Ich arbeite unermüdlich, um meine Sinne zu schärfen, und wenn ich auf Material stoße, das ich irgendwie verwenden kann, dann lege ich es weg für später. Ich sammle so viel verschiedenes Material wie möglich – um für jede Situation und jedes Publikum gewappnet zu sein. Ich achte aber auch darauf, dass das, was ich aufbewahre, zu meinem persönlichen Stil passt.

Und wenn es mir einfällt, dann nehme ich mein bestes Material und spiele damit im Kopf die Situation durch, in der ich es verwenden würde, um es so bestmöglich einzusetzen. Ich habe mir vorher noch nie Gedanken darüber gemacht, warum ich das so weit durchdenke. Aber beim Schreiben dieser Rede wurde mir klar, dass ich damit die Publikumsreaktion steuern möchte – ich möchte das “Lachen” konstruieren.

Außerdem werden letztendlich als Techniken Stimmung, Timing, Vorahnung und Kontrastierung eingesetzt. In diesem Falle sollte man, anstatt eine Stimmung für eine Szene zu ERSCHAFFEN, lieber versuchen, abzulesen, welche Stimmung schon besteht und dieser etwas Raum geben, um sich zu entfalten. Bei der Komödie kommt es so sehr auf das Timing an: In einer größeren Gruppe kommt es beispielsweise auf den Moment an, in dem alle Leute still sind - diese Pause in der Kommunikation – wenn Sie diesen Moment verpasst haben, ist er unwiederbringlich vorbei. Eine Konversation so zu steuern, als würde man eine witzige Bemerkung perfekt planen, ähnelt einem Autor, der das Element der Vorahnung einsetzt. Und es versteht sich von selbst, wie wichtig es ist, das Element der Kontrastierung mit einer gewissen Dringlichkeit einzusetzen.

Iwata Asks

 

Ich glaube, wir nähern uns jetzt dem Kern dessen, „was Mr. Iwata an meiner Art, Videospiele zu entwickeln, mysteriös findet.” Ich glaube, dass meine Vorliebe für die Komödie und der Einfluss, den Filme auf mich haben, meine Vorgehensweise bei “lustigen” und “ernsthaften” Spielen beeinflusst haben. Um mit Mr. Iwatas Worten zu sprechen, sind dies diametral entgegengesetzte Arten von Spielen. Habe ich also beim Umgang mit ihnen eine besondere Haltung oder Vorgehensweise angenommen?

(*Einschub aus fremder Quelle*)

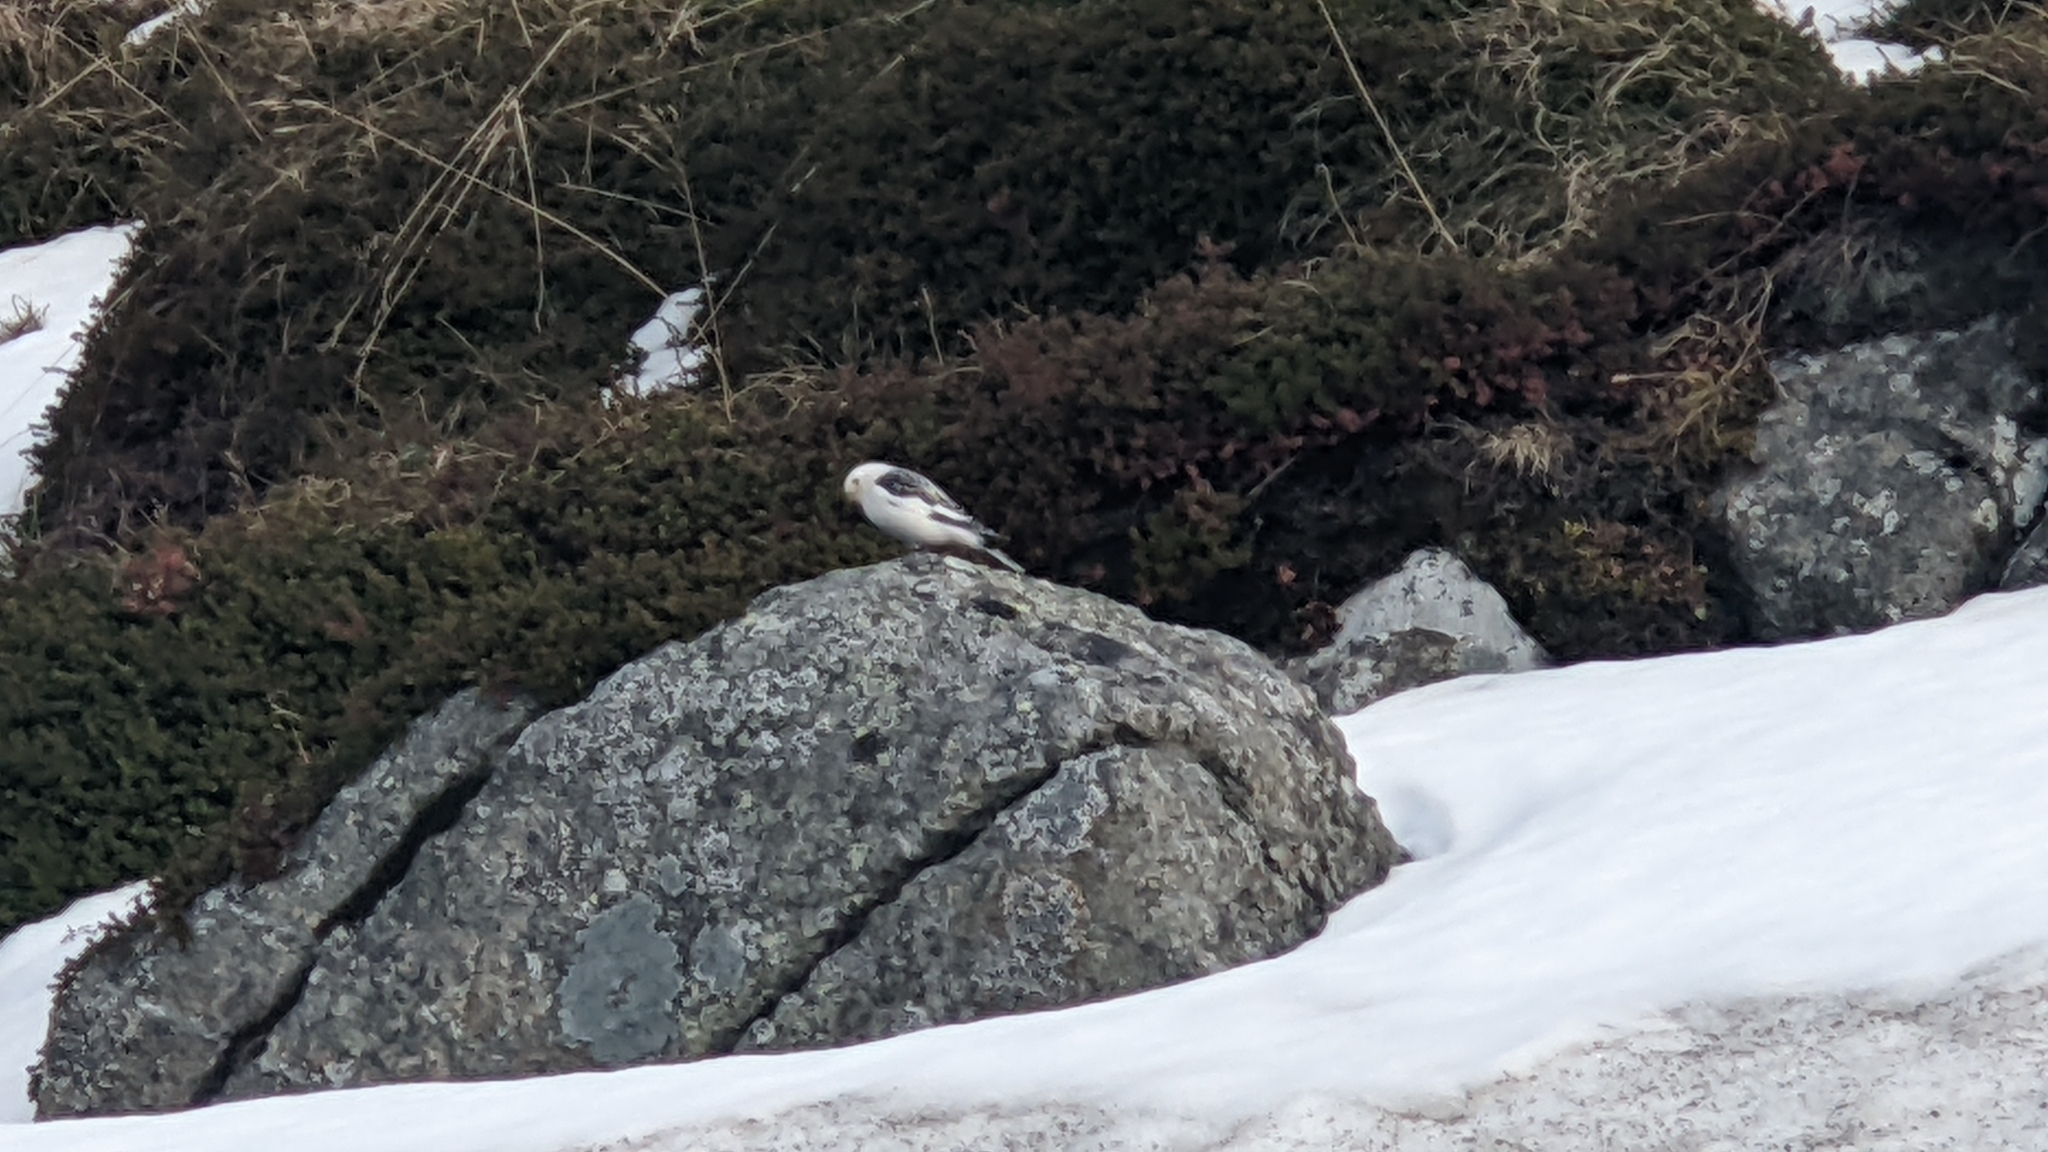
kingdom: Animalia
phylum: Chordata
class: Aves
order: Passeriformes
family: Calcariidae
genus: Plectrophenax
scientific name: Plectrophenax nivalis
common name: Snow bunting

Gleichgültig ob ernsthaft oder lustig, so reagiere ich gleichermaßen stark auf Dinge, die mein Interesse wecken. Und wenn ich denke „Vielleicht könnte ich das später noch einmal gebrauchen“, dann lege ich dieses Material weg und warte auf den richtigen Moment, um es anzubringen. Und die Methoden und Strategien, die ich dabei anwende, sind die gleichen – nämlich durch das Steuern der „Stimmung”, des „Timings”, der „Vorahnung” und der „Kontrastierung”.

Das Gefühl, das man erlebt, wenn man denkt, etwas ist lustig oder cool oder beängstigend, ist genau das gleiche, als wenn einen etwas berührt. Und der Mechanismus, jemanden in so einen Zustand zu versetzen, ist Teil des gleichen Prozesses, gleichgültig um welches Gefühl es sich handelt.

Ein Entwickler muss sich Gedanken machen, wie man das Publikum bewegen und diese Mechanismen steuern kann.

Um diese Steuerungen effizient einzusetzen, muss man alles Mögliche kennenlernen und alles in seinem eigenen Kontext erleben. Wenn man diese Haltung im täglichen Leben annimmt, erhält man eine Fülle an Material, aus dem man schöpfen kann.

Ich denke, die Frage von Mr. Iwata kann folgendermaßen beantwortet werden: Ich hatte einfach sowohl eine Leidenschaft für das Ernste als auch für das Lustige – zwei entgegengesetzte Stilrichtungen – und es war mein Glück, dass ich die Möglichkeiten bekommen habe, die mir heute zur Verfügung stehen.

Um also das heutige Thema “was Mr. Iwata an meinem Stil, bei der Entwicklung von Videospielen mysteriös findet...“ zusammenzufassen...

Iwata Asks

 

Was ist also der Unterschied zwischen meiner Haltung und meiner Vorgehensweise, wenn ich völlig gegensätzliche Spiele entwickle? Um Mr. Iwatas Frage zu beantworten …

Die Antwort ist: “Es gibt da keinen Unterschied in meiner Haltung oder meiner Vorgehensweise.”

Ich denke, es geht mehr um Technik.

Ich denke, das ist die richtige Antwort.

“Solange jemand bereit ist, neue Erfahrungen zu machen und diese in ihrer ganzen Intensität zu spüren, können Sie mit einem einzigen Werkzeugsatz Arbeiten erschaffen und damit die Herzen der Leute in vielerlei Hinsicht bewegen.“

Ich möchte es gern Ihnen überlassen, zu entscheiden, ob das stimmt oder nicht.